Regulators like Sebi typically have political appointees and lateral hires from the private sector. Sebi is run by a board with members from the finance ministry, the central bank and others nominated by the federal government.
The Buch episode is a “learning” not just for Sebi, but also for other Indian regulators like the insurance watchdog or the Competition Commission to apply more robust disclosure processes, says Shriram Subramanian of the proxy advisory firm InGovern Research.
“It will bring more transparency,” Mr Subramanian adds.
For the moment, investors seem unperturbed by the events of the past month.
“Global investors already pay a regulatory risk premium when they invest in India, they will ignore this,” said a veteran trader.
But things could take a turn for the worse if the controversy snowballs further, says Mr Hazari.
“Institutional money can flee if internal warnings go out around compliance issues. And then retail investors will slowly start pulling out of the market,” he adds.
With pressure mounting from both outside and inside Sebi, some say Ms Buch is now faced with the very real question of leaving her post.
Her position was “untenable” a few weeks ago, but has become increasingly “unsustainable” now, Subhash Garg, a former finance secretary, told journalist Barkha Dutt on Mojo Story, a digital outlet.
A resignation or a suspension would be seen as an admission of guilt, which neither Ms Buch nor the government would want.
At least three market experts the BBC spoke with said the most likely outcome of the controversy will be that Ms Buch’s appointment won’t be renewed. Her current three-year tenure as chairperson ends in February 2025.
“For me what’s most astounding is that the government has been totally silent. They need to step in now.

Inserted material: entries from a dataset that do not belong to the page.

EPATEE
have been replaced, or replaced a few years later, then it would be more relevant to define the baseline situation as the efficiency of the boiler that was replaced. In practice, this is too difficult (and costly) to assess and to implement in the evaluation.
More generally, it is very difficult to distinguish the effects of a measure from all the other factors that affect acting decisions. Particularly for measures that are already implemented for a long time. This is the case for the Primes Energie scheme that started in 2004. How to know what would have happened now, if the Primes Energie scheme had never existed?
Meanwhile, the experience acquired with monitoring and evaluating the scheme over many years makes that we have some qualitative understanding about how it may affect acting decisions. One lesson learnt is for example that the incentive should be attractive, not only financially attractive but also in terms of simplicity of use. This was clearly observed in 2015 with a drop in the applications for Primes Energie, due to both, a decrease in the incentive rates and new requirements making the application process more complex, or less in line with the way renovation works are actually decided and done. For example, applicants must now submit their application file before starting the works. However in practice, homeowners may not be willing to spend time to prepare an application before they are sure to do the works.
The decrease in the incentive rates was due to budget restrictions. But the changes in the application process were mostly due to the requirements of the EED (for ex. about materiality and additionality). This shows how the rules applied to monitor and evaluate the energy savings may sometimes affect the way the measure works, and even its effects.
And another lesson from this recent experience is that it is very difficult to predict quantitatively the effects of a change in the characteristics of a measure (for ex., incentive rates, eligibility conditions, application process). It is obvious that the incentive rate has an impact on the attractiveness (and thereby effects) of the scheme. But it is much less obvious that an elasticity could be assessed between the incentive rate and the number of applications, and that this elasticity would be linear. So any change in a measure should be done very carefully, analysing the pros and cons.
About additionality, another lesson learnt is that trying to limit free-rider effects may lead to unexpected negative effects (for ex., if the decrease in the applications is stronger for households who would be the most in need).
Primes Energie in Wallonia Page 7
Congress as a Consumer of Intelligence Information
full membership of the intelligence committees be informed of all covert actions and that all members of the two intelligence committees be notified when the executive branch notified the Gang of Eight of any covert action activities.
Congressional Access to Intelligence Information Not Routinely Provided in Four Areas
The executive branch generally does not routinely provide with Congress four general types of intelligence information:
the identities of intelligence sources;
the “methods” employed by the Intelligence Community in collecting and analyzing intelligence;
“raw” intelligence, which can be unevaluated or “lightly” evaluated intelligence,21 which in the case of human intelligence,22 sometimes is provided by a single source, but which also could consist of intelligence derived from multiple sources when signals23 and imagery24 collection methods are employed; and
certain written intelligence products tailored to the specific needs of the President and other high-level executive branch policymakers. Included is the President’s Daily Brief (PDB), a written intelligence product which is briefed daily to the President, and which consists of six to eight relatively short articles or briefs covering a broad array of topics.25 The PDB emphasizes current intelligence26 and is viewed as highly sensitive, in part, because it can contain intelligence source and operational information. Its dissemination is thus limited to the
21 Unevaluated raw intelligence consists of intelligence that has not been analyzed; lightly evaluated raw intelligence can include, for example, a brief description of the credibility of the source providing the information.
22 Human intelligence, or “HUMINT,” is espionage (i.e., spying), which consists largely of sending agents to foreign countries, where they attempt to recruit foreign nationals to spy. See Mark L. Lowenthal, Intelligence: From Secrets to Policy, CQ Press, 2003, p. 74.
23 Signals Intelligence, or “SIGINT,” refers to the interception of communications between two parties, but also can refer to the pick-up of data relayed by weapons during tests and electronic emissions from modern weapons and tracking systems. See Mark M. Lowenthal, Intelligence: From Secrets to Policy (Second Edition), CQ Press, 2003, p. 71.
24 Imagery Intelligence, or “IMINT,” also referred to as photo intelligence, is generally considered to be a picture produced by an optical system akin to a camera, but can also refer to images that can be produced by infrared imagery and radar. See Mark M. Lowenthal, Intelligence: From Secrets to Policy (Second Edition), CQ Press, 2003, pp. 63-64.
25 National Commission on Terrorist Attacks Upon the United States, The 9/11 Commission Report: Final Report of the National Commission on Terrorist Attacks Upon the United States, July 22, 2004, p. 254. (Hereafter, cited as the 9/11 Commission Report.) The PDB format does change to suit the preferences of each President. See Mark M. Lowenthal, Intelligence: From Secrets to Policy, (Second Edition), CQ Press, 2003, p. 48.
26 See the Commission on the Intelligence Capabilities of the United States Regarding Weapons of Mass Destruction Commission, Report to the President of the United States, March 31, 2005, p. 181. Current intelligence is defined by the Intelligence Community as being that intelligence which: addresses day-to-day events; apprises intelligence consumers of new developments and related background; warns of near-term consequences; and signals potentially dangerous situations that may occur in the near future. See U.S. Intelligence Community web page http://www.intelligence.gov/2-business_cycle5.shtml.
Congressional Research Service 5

When serious allegations are made against the head of a regulator, the government or the judiciary are the only higher authorities which can authorise a credible investigation,” said Mr Hazari.
Others have also called for the board of Sebi to step in and publicly address the allegations.
An executive at a foreign fund house who spoke to the BBC on condition of anonymity said global investors will watch the way the government handles the matter, and how swiftly it acts.
“This will affect investor sentiment going forward,” he said.